If you have debts you worry you may not be able to keep up with, set up a new account with another institution and update your employer and any other payees with the new information. This includes any government benefits you receive.
“If you really want peace of mind, read your contract and loan agreement to find out if the clause is in there,” Bossler says. If a “right to offset” clause is elusive, pick up the phone or visit your branch to understand the specifics, she says.
Talk to your bank or credit union
The experts agree the right to offset is often applied when all else fails, so if you foresee financial trouble, call your creditor.
Hunt says credit unions are often very understanding of financial issues.
Your bank may not know you’ve lost your job or had to pay for emergency expenses. Explain your problem, and your financial institution may come up with a solution, she says.

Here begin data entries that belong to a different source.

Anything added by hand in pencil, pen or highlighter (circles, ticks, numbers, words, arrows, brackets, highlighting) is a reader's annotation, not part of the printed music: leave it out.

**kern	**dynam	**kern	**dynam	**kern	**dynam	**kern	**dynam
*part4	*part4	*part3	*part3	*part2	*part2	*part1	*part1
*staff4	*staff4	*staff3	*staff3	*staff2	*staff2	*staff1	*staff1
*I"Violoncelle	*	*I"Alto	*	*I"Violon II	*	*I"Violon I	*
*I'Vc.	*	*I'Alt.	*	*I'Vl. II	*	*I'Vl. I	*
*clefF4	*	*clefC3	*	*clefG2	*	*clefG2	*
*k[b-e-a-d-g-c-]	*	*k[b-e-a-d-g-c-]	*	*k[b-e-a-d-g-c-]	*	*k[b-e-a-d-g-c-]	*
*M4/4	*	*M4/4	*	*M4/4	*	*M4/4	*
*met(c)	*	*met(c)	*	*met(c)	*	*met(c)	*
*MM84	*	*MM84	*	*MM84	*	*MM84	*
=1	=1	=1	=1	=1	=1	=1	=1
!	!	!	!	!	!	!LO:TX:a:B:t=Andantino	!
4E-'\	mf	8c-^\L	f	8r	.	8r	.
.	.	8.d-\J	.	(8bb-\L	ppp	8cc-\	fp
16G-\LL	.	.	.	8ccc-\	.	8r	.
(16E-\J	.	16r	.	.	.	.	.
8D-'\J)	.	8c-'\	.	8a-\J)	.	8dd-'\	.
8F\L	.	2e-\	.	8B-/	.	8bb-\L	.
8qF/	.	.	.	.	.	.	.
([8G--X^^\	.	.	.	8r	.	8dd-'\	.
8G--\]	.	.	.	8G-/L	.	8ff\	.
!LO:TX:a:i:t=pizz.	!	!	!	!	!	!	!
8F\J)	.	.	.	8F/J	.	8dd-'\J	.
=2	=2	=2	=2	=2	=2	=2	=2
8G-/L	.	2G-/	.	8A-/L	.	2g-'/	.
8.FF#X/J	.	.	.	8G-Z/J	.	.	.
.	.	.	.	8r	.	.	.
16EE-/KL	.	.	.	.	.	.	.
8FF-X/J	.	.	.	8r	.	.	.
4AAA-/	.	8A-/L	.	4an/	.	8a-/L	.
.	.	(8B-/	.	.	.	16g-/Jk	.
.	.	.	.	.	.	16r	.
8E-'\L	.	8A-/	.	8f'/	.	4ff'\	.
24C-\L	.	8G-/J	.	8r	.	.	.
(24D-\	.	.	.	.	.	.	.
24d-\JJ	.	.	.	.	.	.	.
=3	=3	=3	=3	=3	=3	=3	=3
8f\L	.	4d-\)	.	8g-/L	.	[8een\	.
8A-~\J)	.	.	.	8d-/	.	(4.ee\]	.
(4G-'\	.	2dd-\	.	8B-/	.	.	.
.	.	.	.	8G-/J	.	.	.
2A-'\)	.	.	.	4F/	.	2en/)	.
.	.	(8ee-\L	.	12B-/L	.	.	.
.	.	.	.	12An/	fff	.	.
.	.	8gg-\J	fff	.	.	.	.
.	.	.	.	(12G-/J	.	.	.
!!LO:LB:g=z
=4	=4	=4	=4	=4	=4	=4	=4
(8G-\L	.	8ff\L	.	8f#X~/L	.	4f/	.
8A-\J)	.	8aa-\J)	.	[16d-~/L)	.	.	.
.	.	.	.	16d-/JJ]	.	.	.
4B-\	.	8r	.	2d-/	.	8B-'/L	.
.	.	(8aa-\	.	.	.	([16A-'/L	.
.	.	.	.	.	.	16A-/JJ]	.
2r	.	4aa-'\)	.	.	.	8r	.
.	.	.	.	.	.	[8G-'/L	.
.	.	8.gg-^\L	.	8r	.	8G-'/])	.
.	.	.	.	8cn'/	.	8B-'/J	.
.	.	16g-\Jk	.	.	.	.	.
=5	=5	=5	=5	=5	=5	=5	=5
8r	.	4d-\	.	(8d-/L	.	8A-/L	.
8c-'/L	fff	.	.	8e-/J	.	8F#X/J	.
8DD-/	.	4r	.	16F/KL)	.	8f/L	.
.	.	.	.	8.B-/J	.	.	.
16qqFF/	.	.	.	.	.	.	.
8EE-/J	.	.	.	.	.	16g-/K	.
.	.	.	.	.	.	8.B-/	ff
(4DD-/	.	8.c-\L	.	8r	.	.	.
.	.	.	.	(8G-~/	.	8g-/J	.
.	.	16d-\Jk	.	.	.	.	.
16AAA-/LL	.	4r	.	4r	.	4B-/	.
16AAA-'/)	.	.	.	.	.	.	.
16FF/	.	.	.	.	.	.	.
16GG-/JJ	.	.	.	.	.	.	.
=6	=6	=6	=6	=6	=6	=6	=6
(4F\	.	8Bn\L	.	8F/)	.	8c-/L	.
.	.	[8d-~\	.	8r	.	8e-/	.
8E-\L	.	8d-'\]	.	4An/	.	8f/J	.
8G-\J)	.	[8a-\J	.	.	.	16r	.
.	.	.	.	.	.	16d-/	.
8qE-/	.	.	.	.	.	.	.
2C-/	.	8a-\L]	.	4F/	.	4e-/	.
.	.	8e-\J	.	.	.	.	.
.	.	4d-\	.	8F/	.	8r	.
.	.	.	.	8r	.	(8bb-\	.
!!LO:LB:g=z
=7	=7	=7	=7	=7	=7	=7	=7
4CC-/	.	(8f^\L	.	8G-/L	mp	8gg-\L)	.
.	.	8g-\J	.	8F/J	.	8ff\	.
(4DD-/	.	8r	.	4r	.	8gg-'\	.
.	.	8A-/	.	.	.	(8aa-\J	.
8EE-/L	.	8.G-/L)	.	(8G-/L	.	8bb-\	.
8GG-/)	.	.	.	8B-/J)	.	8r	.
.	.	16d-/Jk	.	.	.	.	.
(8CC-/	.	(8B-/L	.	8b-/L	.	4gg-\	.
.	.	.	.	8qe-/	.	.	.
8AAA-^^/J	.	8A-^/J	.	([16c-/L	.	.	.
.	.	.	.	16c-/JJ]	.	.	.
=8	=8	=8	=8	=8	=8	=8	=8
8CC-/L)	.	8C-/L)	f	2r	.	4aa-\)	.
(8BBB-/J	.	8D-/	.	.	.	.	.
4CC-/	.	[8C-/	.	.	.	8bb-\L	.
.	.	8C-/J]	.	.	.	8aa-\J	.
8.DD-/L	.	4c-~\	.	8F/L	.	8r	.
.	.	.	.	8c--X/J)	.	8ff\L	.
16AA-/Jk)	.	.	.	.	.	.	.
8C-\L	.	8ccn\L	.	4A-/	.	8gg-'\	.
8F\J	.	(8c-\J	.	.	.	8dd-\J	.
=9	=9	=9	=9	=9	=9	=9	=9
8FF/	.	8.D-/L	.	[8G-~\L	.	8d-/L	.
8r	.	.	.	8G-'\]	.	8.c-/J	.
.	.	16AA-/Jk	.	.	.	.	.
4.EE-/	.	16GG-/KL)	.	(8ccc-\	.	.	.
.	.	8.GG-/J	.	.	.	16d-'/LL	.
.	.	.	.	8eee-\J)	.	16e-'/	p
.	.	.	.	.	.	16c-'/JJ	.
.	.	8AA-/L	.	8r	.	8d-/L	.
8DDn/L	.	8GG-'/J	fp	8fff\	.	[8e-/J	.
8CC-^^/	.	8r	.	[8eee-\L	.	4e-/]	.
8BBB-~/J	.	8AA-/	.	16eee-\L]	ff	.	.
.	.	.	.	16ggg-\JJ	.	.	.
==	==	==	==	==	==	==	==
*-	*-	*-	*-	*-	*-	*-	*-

They could let you defer a payment to the end of your loan or change a due date, Bossler says.
“The biggest mistake people make during financial hardship is that they put their head in the sand and let things fall how they fall,” she says.
|How three big banks handle the right to offset|
Wells Fargo: “We have the right to apply funds in your accounts to any debt you owe us,” Wells Fargo’s consumer account agreement (updated April 24, 2017) states. “When we setoff a debt you owe us, we reduce the funds in your accounts by the amount of the debt. We are not required to give you any prior notice to exercise our right of setoff.
“A ‘debt’ includes any amount you owe individually or together with someone else both now or in the future. It includes any overdrafts and our fees. We may setoff for any debt you owe us that is due or past due as allowed by the laws governing your account. ... Our right to setoff extends to any federal or state benefit payments (including Social Security benefits) deposited to your account.”
SunTrust: “If you owe SunTrust money as a borrower, guarantor or otherwise, and it becomes due, the bank shall have the right under the law … to use the money from your account to pay the debt even if withdrawal results in an interest penalty, dishonor of checks or other unavailability of funds,” SunTrust’s rules and regulations state.
“You agree that such a right includes the bank’s right to use proceeds from government benefits, including Social Security, to pay such debts, including overdrafts and account fees.”
SunTrust spokeswoman Angela Amberg said in an email, “We review each situation individually taking into account the circumstances and type of loan or account” before the right to offset is typically triggered.
Bank of America: “We may take or setoff funds in any or all of your accounts with us and with our affiliates for direct, indirect and acquired obligations that you owe us, regardless of the source of funds in an account. This provision does not apply to IRA or tax-qualified retirement accounts, to consumer credit card obligations or where otherwise prohibited by law,” the deposit agreement terms state.
“Your accounts include both accounts you own individually and accounts you own jointly with others,” the agreement adds.